Rewrite the lines of every block in the material, replacing "top-left" with "upper-left" and leaving everything else unchanged. Leave the pictures out of your answer.

══ RECORDS ══

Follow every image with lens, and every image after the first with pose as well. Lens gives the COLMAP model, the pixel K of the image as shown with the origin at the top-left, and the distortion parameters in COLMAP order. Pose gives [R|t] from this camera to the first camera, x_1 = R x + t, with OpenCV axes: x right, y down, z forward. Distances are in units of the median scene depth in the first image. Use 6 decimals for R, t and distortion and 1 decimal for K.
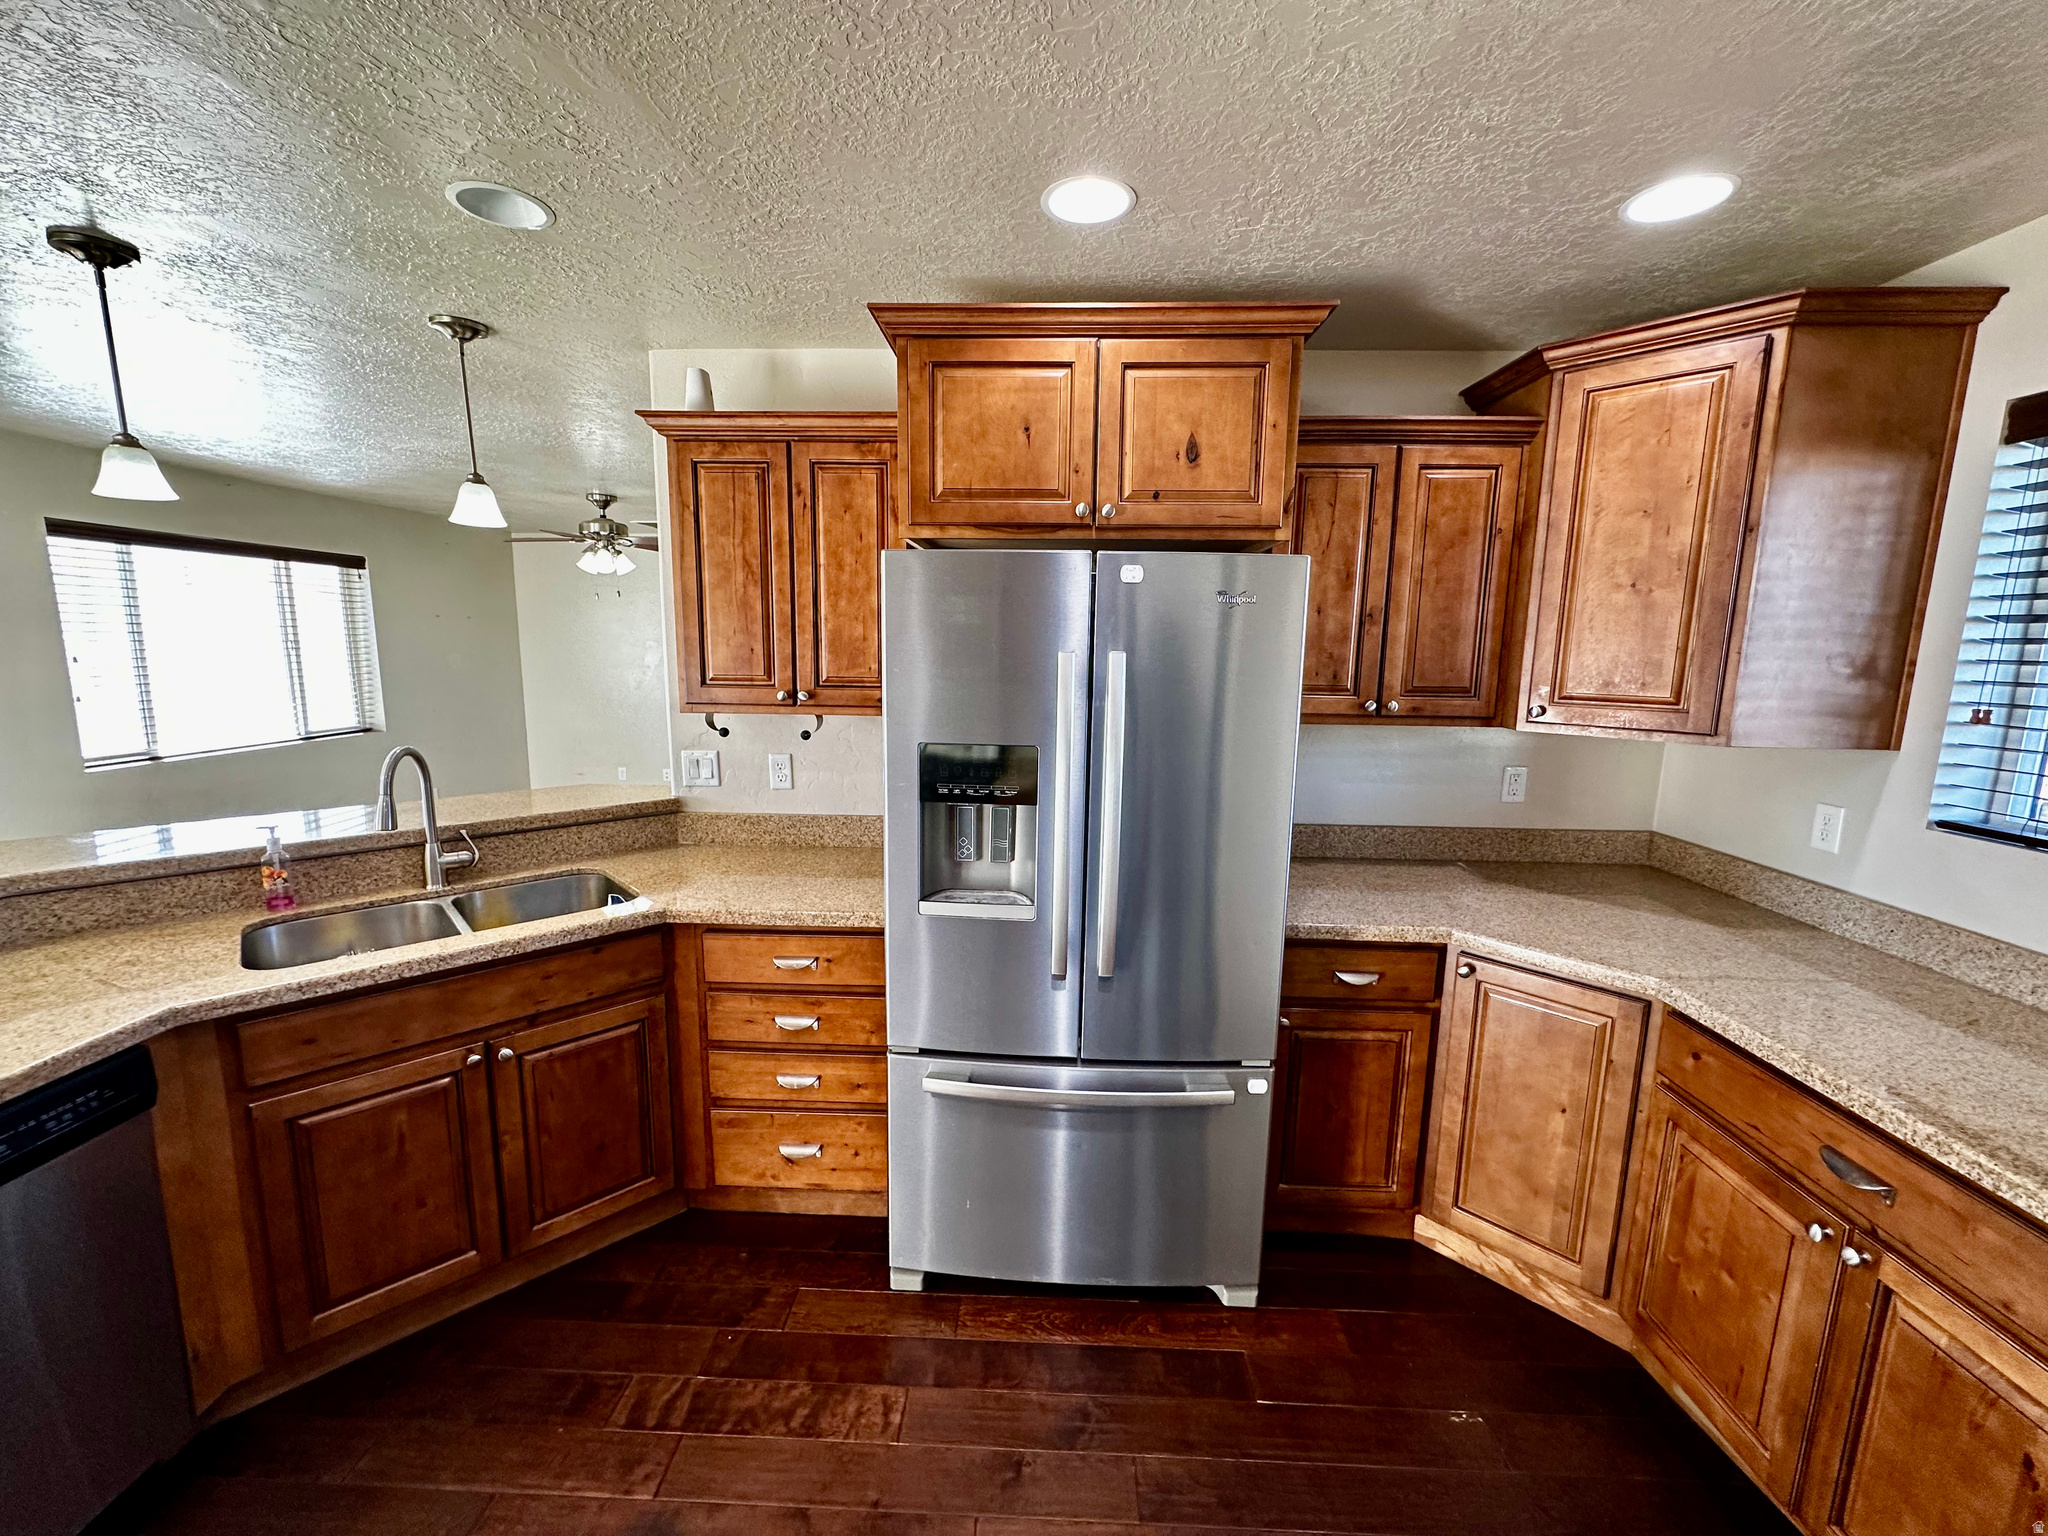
lens RADIAL K [[817.5, 0, 1022.8], [0, 817.5, 767.8], [0, 0, 1]] dist [-0.003166, 0.000749]
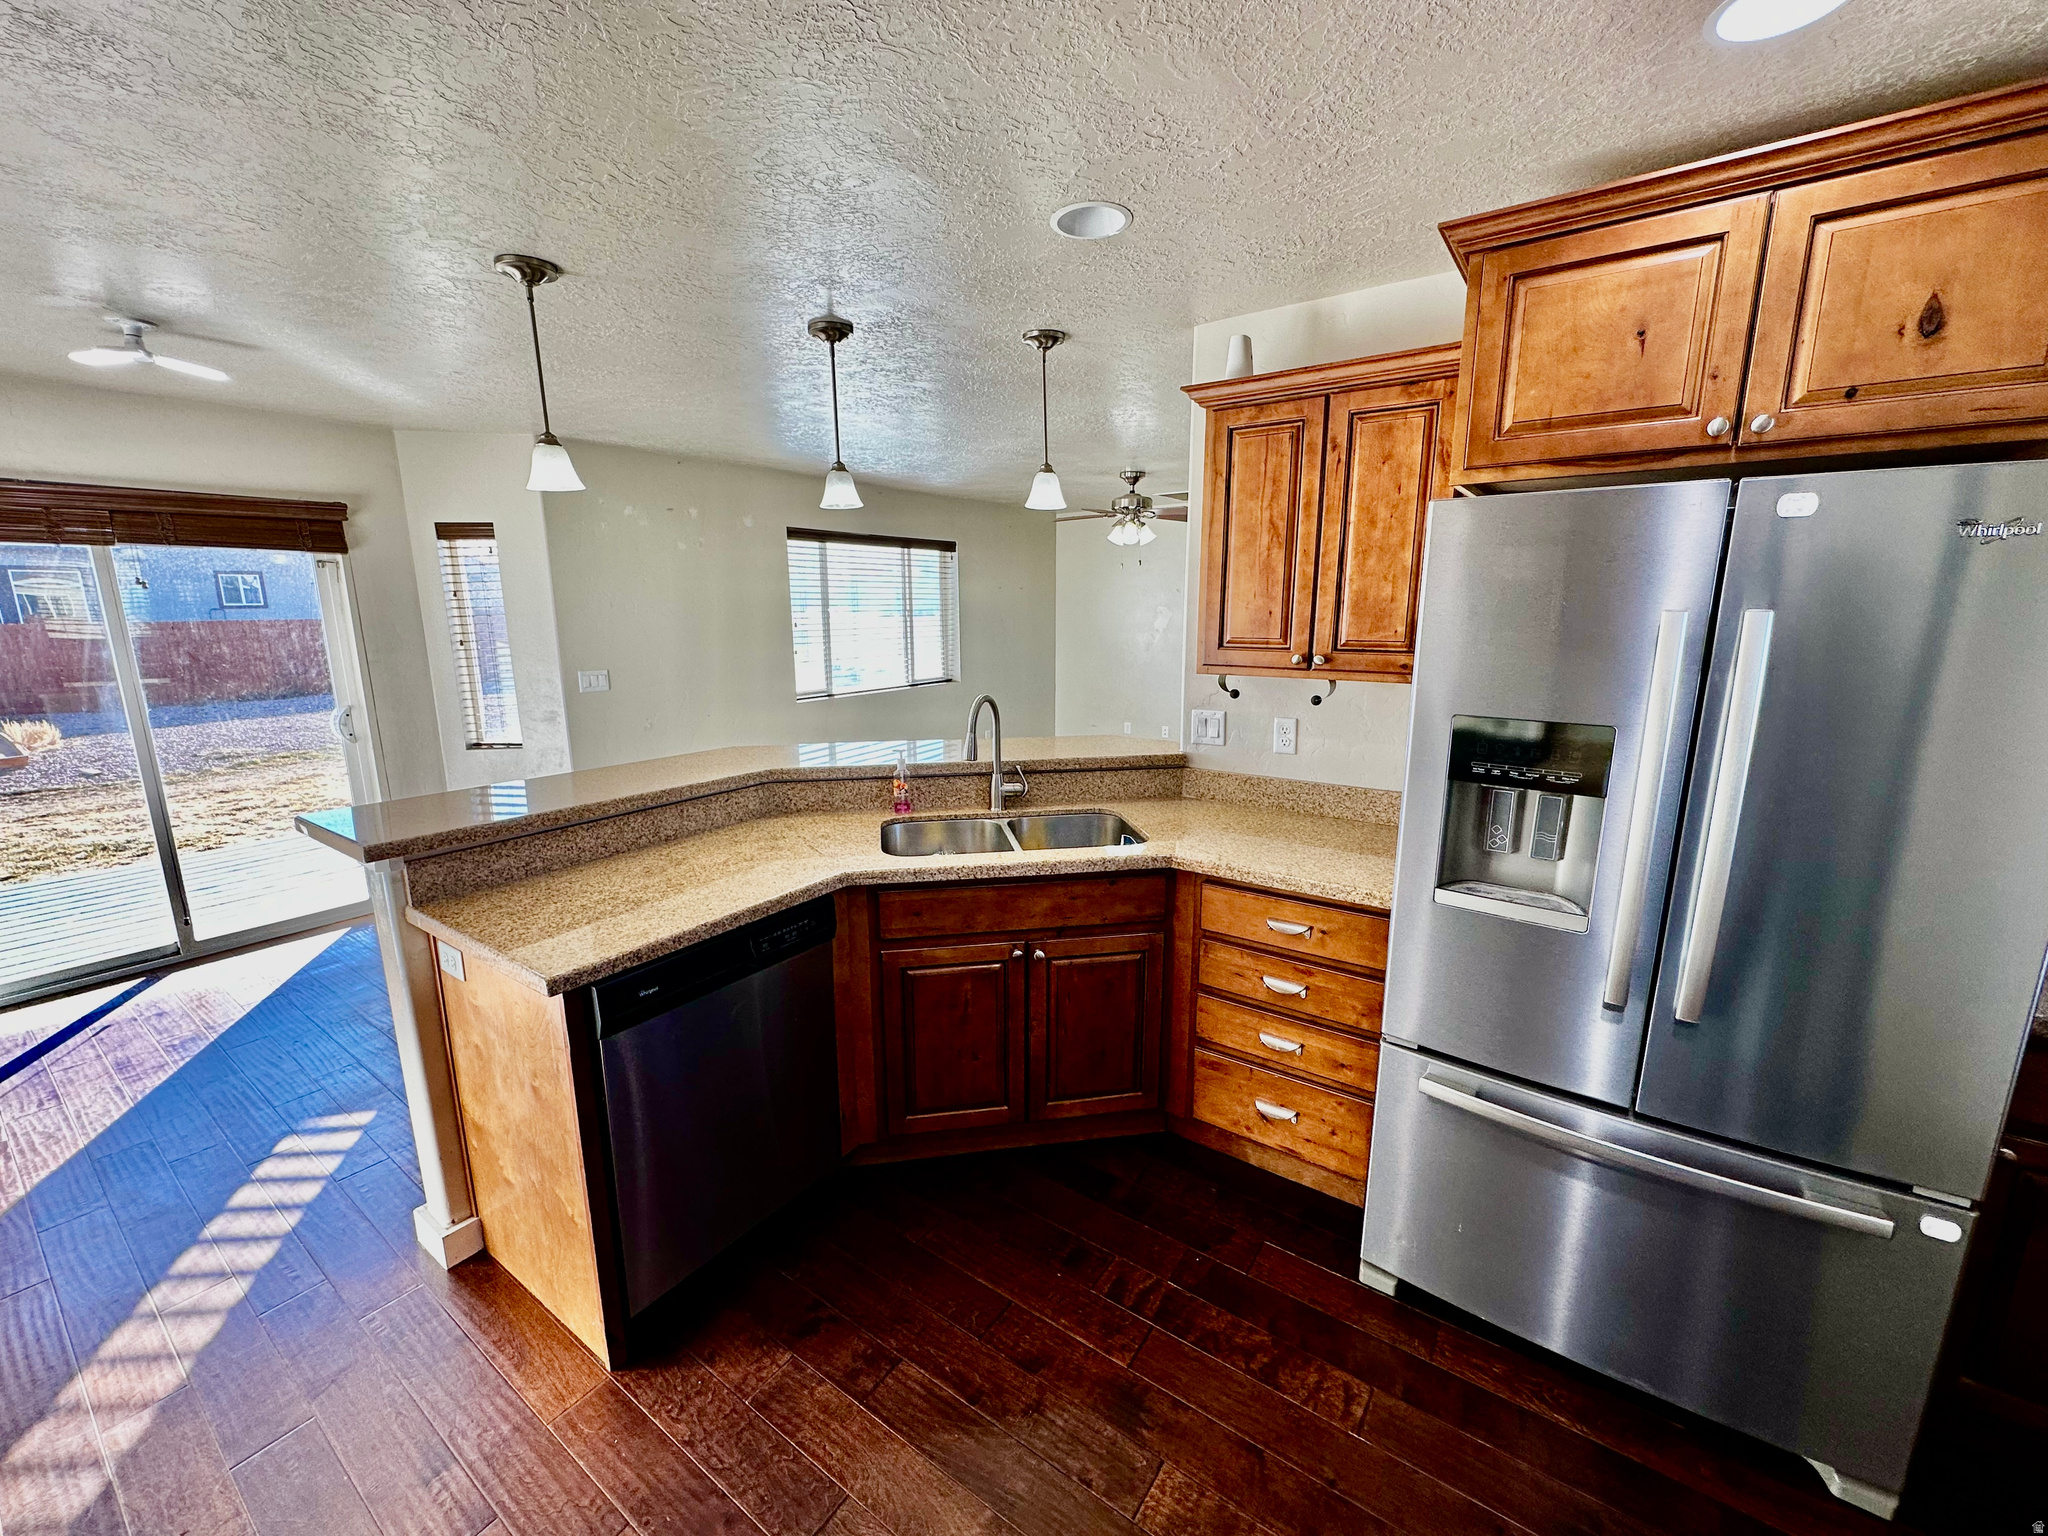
lens RADIAL K [[817.5, 0, 1021.7], [0, 817.5, 767.9], [0, 0, 1]] dist [-0.003166, 0.000749]
pose [[0.836448, 0.091708, -0.540319, -0.030561], [-0.067945, 0.995647, 0.063808, 0.002358], [0.543818, -0.016660, 0.839038, -0.014182]]
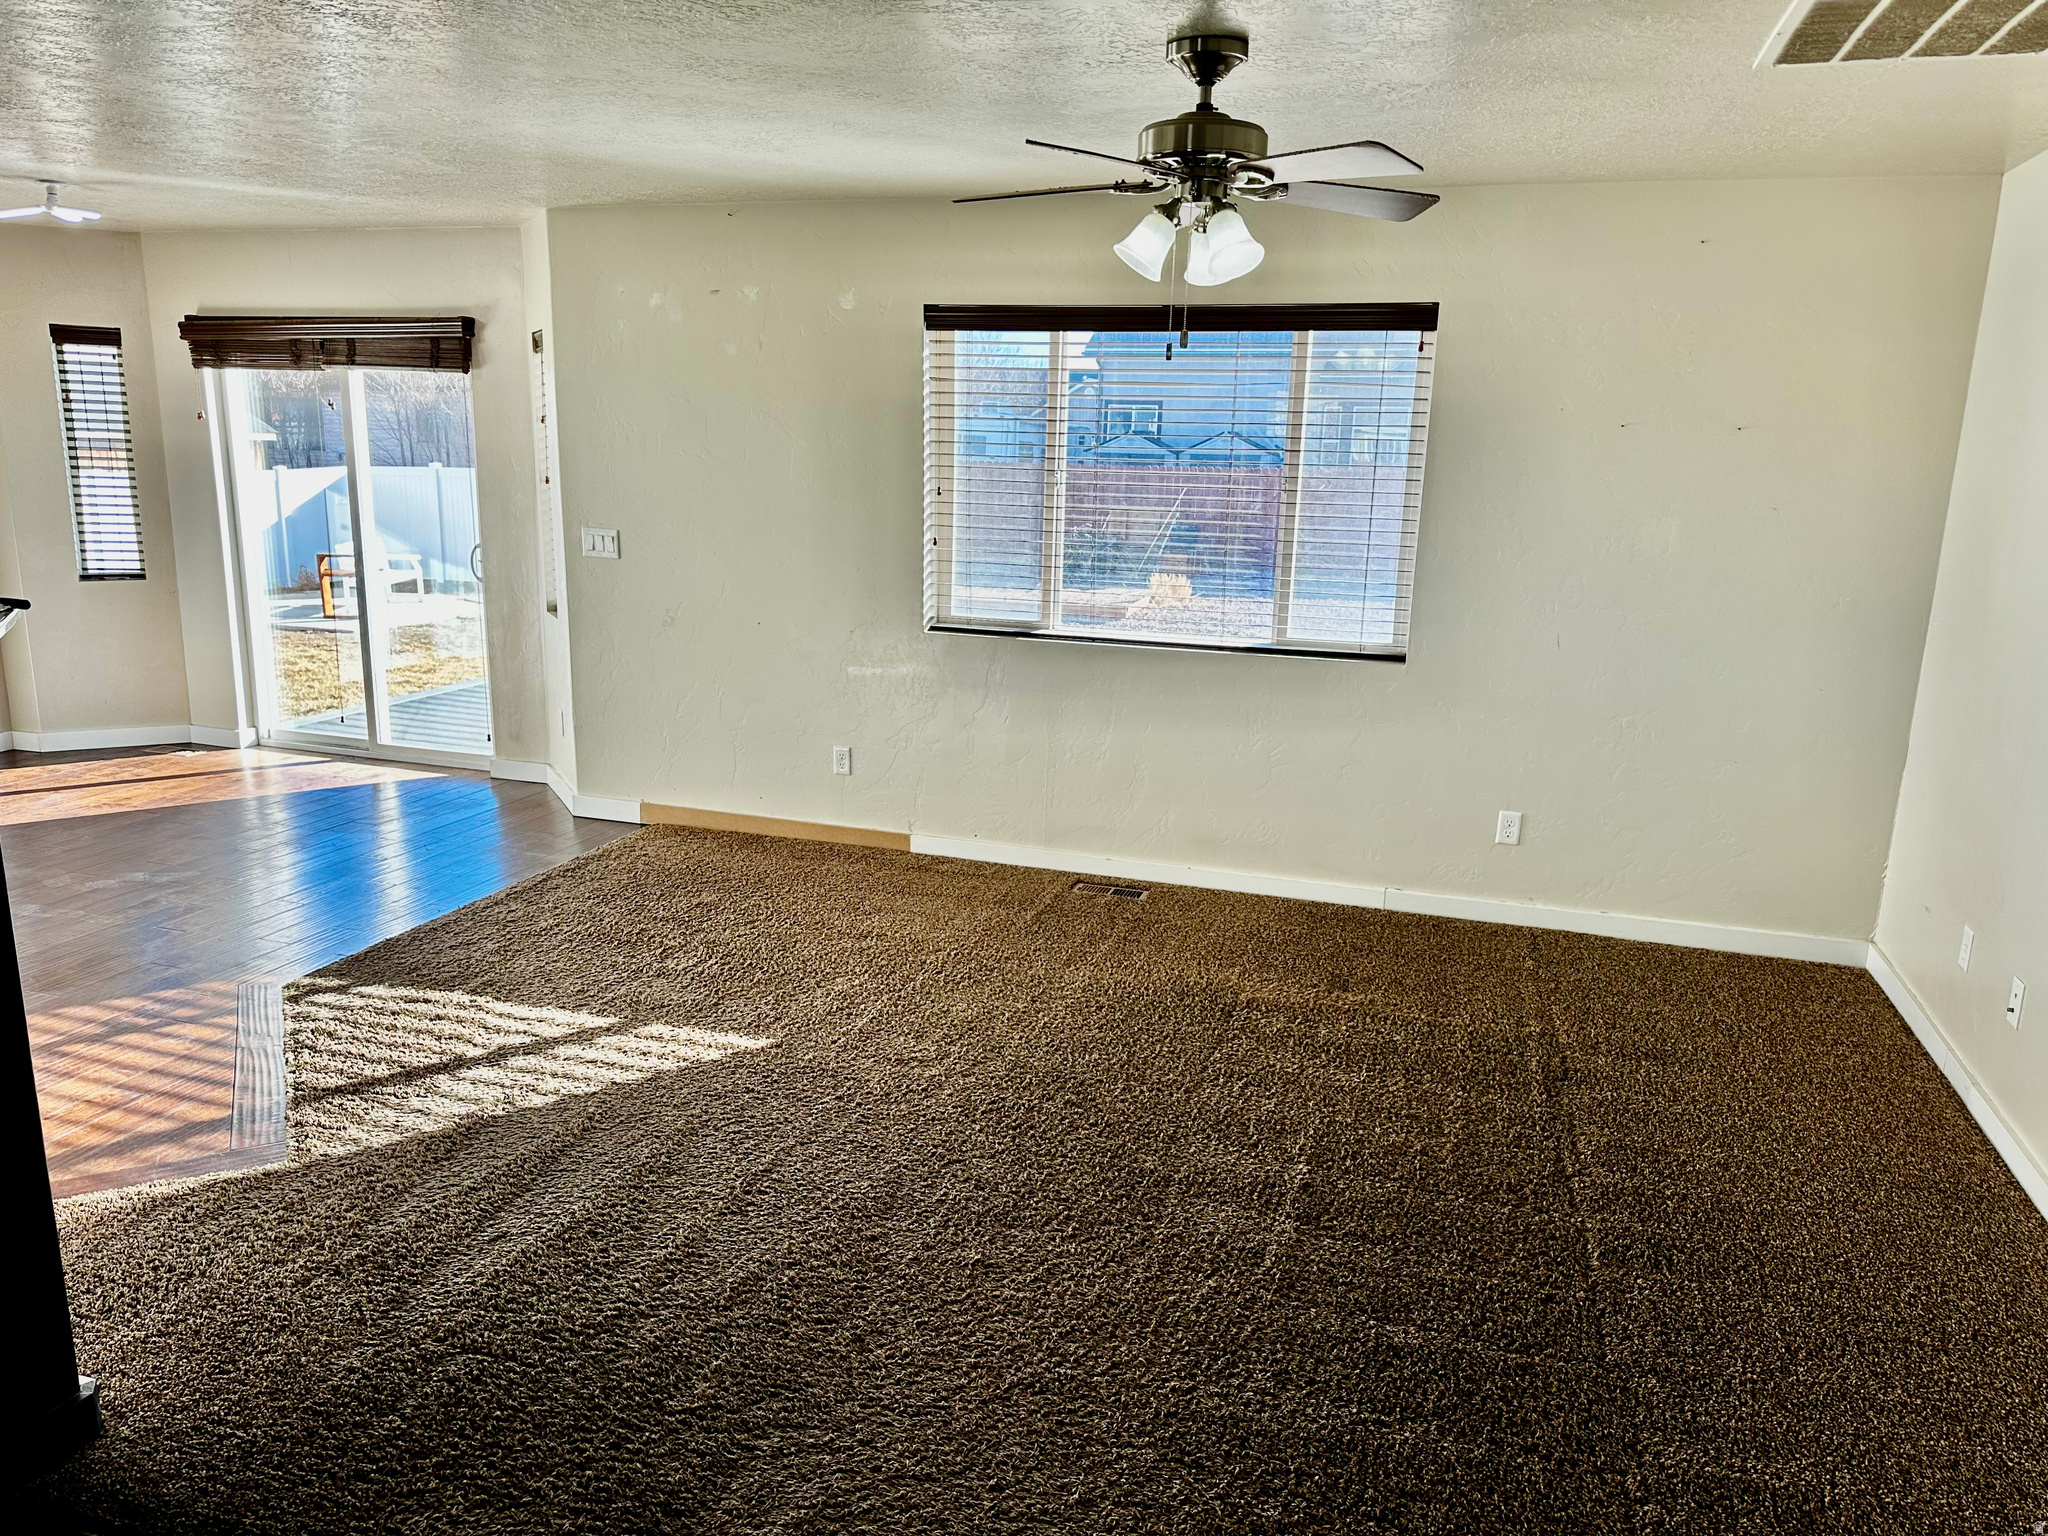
lens RADIAL K [[1441.4, 0, 1010.2], [0, 1441.4, 757.6], [0, 0, 1]] dist [0.062549, -0.074906]
pose [[-0.280613, 0.184118, -0.941996, 0.325374], [-0.179600, 0.954022, 0.239970, -0.454854], [0.942868, 0.236521, -0.234644, 2.848645]]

═══

REPLY TO THE TASK:
Follow every image with lens, and every image after the first with pose as well. Lens gives the COLMAP model, the pixel K of the image as shown with the origin at the upper-left, and the distortion parameters in COLMAP order. Pose gives [R|t] from this camera to the first camera, x_1 = R x + t, with OpenCV axes: x right, y down, z forward. Distances are in units of the median scene depth in the first image. Use 6 decimals for R, t and distortion and 1 decimal for K.
lens RADIAL K [[817.5, 0, 1022.8], [0, 817.5, 767.8], [0, 0, 1]] dist [-0.003166, 0.000749]
lens RADIAL K [[817.5, 0, 1021.7], [0, 817.5, 767.9], [0, 0, 1]] dist [-0.003166, 0.000749]
pose [[0.836448, 0.091708, -0.540319, -0.030561], [-0.067945, 0.995647, 0.063808, 0.002358], [0.543818, -0.016660, 0.839038, -0.014182]]
lens RADIAL K [[1441.4, 0, 1010.2], [0, 1441.4, 757.6], [0, 0, 1]] dist [0.062549, -0.074906]
pose [[-0.280613, 0.184118, -0.941996, 0.325374], [-0.179600, 0.954022, 0.239970, -0.454854], [0.942868, 0.236521, -0.234644, 2.848645]]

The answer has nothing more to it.